Yes, Teheran has posted middling seasonal tallies with ERA (4.09) and WHIP (1.27) on the road; but even at age 23, the kid has -- for my money -- earned the right to be The Man for every Braves playoff series.
Assuming he's on four or five days' rest.
Under that rationale, Teheran would likely get the ball for Game 3 of the NLDS (assuming at least four days' rest). Prior to that, Ervin Santana (9-6, 3.87 ERA, 1.27 WHIP, 107/37 K-BB) and Aaron Harang (9-6, 3.31 ERA, 1.37 WHIP, 104/49 K-BB) would earn starts for Games 1 and 2.
Why Santana before Harang, even though the latter has a better ERA?
For me, it's a matter of psychology.

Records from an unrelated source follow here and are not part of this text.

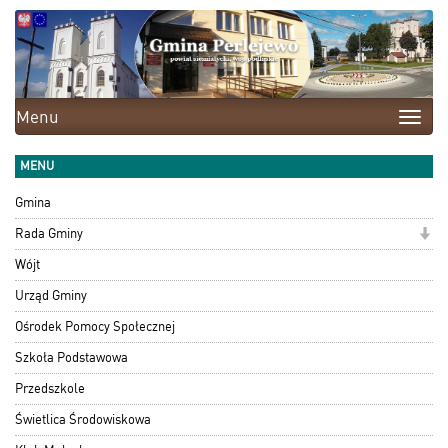
Menu
Toggle
naviga
MENU
Gmina
Rada Gminy
Wójt
Urząd Gminy
Ośrodek Pomocy Społecznej
Szkoła Podstawowa
Przedszkole
Świetlica Środowiskowa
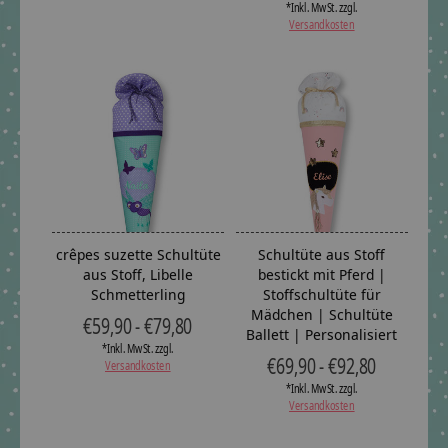
*Inkl. MwSt. zzgl.
Versandkosten
crêpes suzette Schultüte
Schultüte aus Stoff
aus Stoff, Libelle
bestickt mit Pferd |
Schmetterling
Stoffschultüte für
Mädchen | Schultüte
€59,90 - €79,80
Ballett | Personalisiert
*Inkl. MwSt. zzgl.
€69,90 - €92,80
Versandkosten
*Inkl. MwSt. zzgl.
Versandkosten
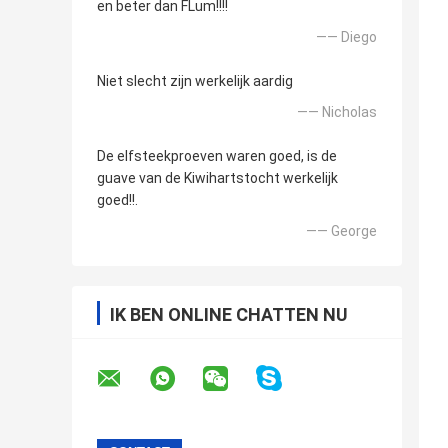
en beter dan FLum!!!!
—— Diego
Niet slecht zijn werkelijk aardig
—— Nicholas
De elfsteekproeven waren goed, is de
guave van de Kiwihartstocht werkelijk
goed!!.
—— George
IK BEN ONLINE CHATTEN NU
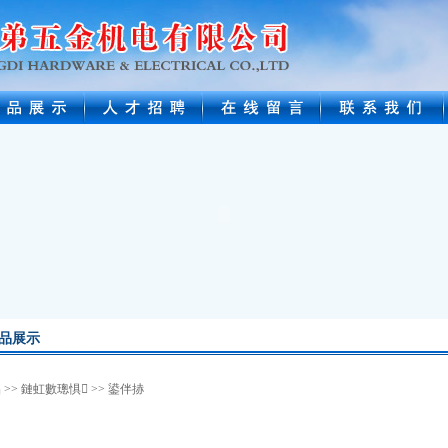
品展示
品
>>
鏈虹數璁惧
>>
鍙伴捇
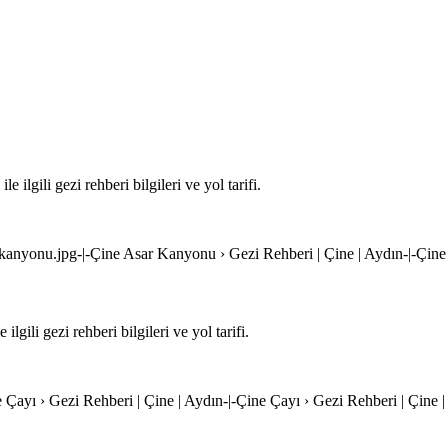
lgili gezi rehberi bilgileri ve yol tarifi.
r-kanyonu.jpg-|-Çine Asar Kanyonu › Gezi Rehberi | Çine | Aydın-|-Çin
ili gezi rehberi bilgileri ve yol tarifi.
e Çayı › Gezi Rehberi | Çine | Aydın-|-Çine Çayı › Gezi Rehberi | Çine 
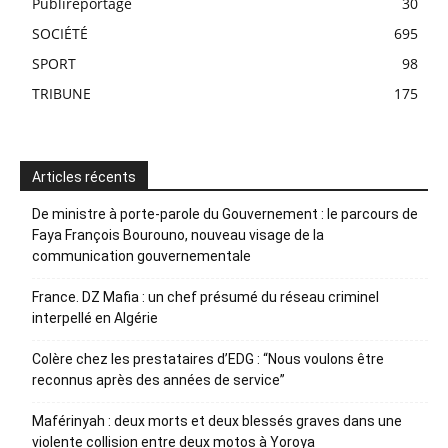
Publireportage
30
SOCIÉTÉ
695
SPORT
98
TRIBUNE
175
Articles récents
De ministre à porte-parole du Gouvernement : le parcours de
Faya François Bourouno, nouveau visage de la
communication gouvernementale
France. DZ Mafia : un chef présumé du réseau criminel
interpellé en Algérie
Colère chez les prestataires d’EDG : “Nous voulons être
reconnus après des années de service”
Maférinyah : deux morts et deux blessés graves dans une
violente collision entre deux motos à Yoroya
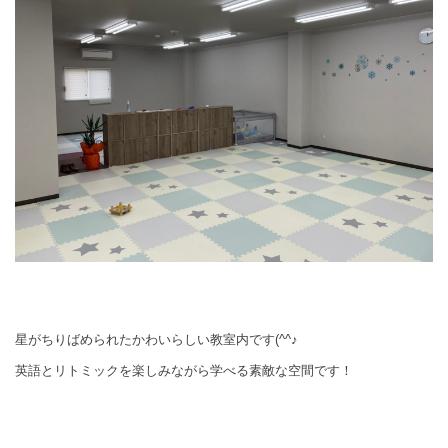
星がちりばめられたかわいらしい教室内です(^^♪
英語とリトミックを楽しみながら学べる素敵な空間です！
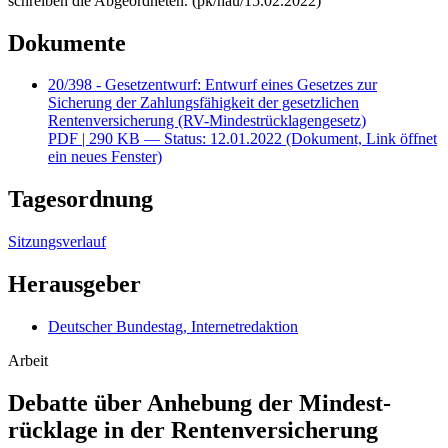
schreiben die Abgeordneten. (pk/hau/15.02.2022)
Dokumente
20/398 - Gesetzentwurf: Entwurf eines Gesetzes zur
Sicherung der Zahlungsfähigkeit der gesetzlichen
Rentenversicherung (RV-Mindestrücklagengesetz)
PDF
| 290 KB — Status: 12.01.2022
(Dokument, Link öffnet
ein neues Fenster)
Tagesordnung
Sitzungsverlauf
Herausgeber
Deutscher Bundestag, Internetredaktion
Arbeit
Debatte über Anhebung der Mindest­
rücklage in der Rentenversicherung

If the Braves were to start Harang -- who was released by the Indians during spring training before coming to Atlanta -- it wouldn't necessarily put the fear of you-know-who into the opposing team, especially if Kershaw or Adam Wainwright were also taking the mound.
Atlanta made a huge investment on Santana during the offseason (1 year, $14 million); and with that ... comes the pressure of leading the team through a playoff round -- if Teheran's not available.
As for Game 4, Alex Wood (3.44 ERA) would get the slight nod over Mike Minor (3-6, 5.32 ERA), even though the memories of Minor's gem from Game 2 of the NLDS remain fresh. He was awesome that night against the Dodgers.
The beauty of that tough decision? Minor still has nine weeks to recapture his mojo ... and cement a spot in a hypothetical-but-getting-more-real-by-the-day postseason rotation.